Doing Masagana right
Can the President resurrect his late father’s signature farm program and achieve unequivocal success this time around? Experts had described as both a success and a failure the 1970s Masagana 99 program that aimed for rice self-sufficiency by raising rice farms’ palay yields to 99 cavans (50-kilo sacks) per hectare (from a reported average of 40 cavans then). It succeeded in raising national rice production in the first few years after it started in 1973. We were reportedly self-sufficient in 1975-1976, and even exported a modest amount in 1977-1978. But the success was fleeting, even artificial and illusory. It was achieved by throwing in large sums of money, most of which never came back and wrecked the rural banking system in the process. Worst of all, small rice farmers came out of it buried in debt and poorer than before, by the time the program was abandoned in 1984.
Self-sufficiency in our food staple rice is a desirable goal, especially in the face of uncertainties associated with geopolitical tensions and climate change. But self-sufficiency without wide accessibility and affordability means food insecurity for many. Any new Masagana program must recognize that it’s not enough that we can produce all the rice we need; it also must be at a cost all can afford, so the poor need not go hungry. Unless sufficiency comes with accessibility and affordability, it does not lead to food security.
Thus, as the government seeks to pursue a new “Masagana 150” program, it must studiously avoid the pitfalls of the past. First, “productivity” is not to be equated to “production.” Raising productivity should not be wrongly taken to simply mean raising domestic production levels of the commodity, at whatever cost or price. Second, the government cannot “force” self-sufficiency by taking full control of and tightly regulating imports. Our long history of insulating the domestic market from the discipline of competition from imports (via persistent waivers and exemptions from various trade agreements) led to a widening gap between domestic prices and border prices over time. This meant that our domestic producers progressively became more and more inefficient than our foreign counterparts, and in the case of rice, domestic prices rose to two to three times that of our neighbors. Malaysia appears to have managed this better, by calibrating trade protection in a way that kept that price gap narrow and consistent over time, mostly using tariffs rather than import controls as tool.
Third, even as the Local Government Code of 1991 had mandated devolution, agriculture was still centrally managed in a top-down manner that overlooked peculiar needs in different areas. The province-led agriculture and fisheries extension system now being rolled out and scaled up is a promising new direction that would make the Department of Agriculture and local government units jointly responsible and accountable for their farmers’ productivity. Their closer partnership could make them more effective in improving welfare and food security for farmers and consumers alike.
Fourth, the bulk of the agriculture budget was allocated to rice. Much of it was to fund the government’s rice importations, whereas the private sector could have spent its own money for this under a regime of open competition and calibrated tariffs, not direct government importation. Meanwhile, the National Food Authority’s mandate to “buy high (from farmers) and sell low (to consumers)” was a sure formula for perennially bleeding government finances, at times to fiscal crisis levels.

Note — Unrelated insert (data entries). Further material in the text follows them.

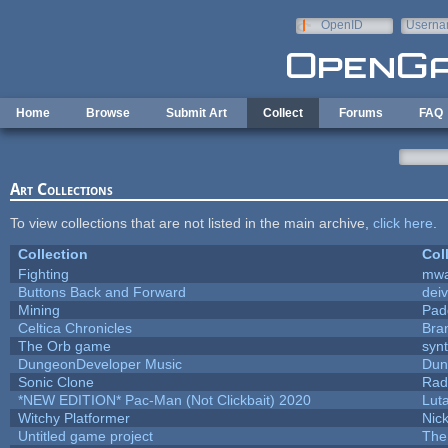
Skip to main content
OpenID
Userna
e-mail
Home
Browse
Submit Art
Collect
Forums
FAQ
Art Collections
To view collections that are not listed in the main archive,
click here
.
Collection
Col
Fighting
mw
Buttons Back and Forward
dei
Mining
Pad
Celtica Chronicles
Bra
The Orb game
synt
DungeonDeveloper Music
Dun
Sonic Clone
Rad
*NEW EDITION* Pac-Man (Not Clickbait) 2020
Lut
Witchy Platformer
Nic
Untitled game project
The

Finally, Masagana 99’s main pitfall was its flawed farm credit system that left farmers deep in debt, and poorer than ever. Repayment rate dwindled from 90 percent in 1974 to only 35 percent by 1980. Our government would do well to study how Thailand’s Bank for Agriculture and Agricultural Cooperatives and South Korea’s Nonghyup Bank of the National Agricultural Cooperative Federation have been so successful in financing their small farmers—and the common C-word between the two suggests what the key success factor is.
Can Masagana work this time? It can, provided only the name would be the same, as it would have to be a very different animal.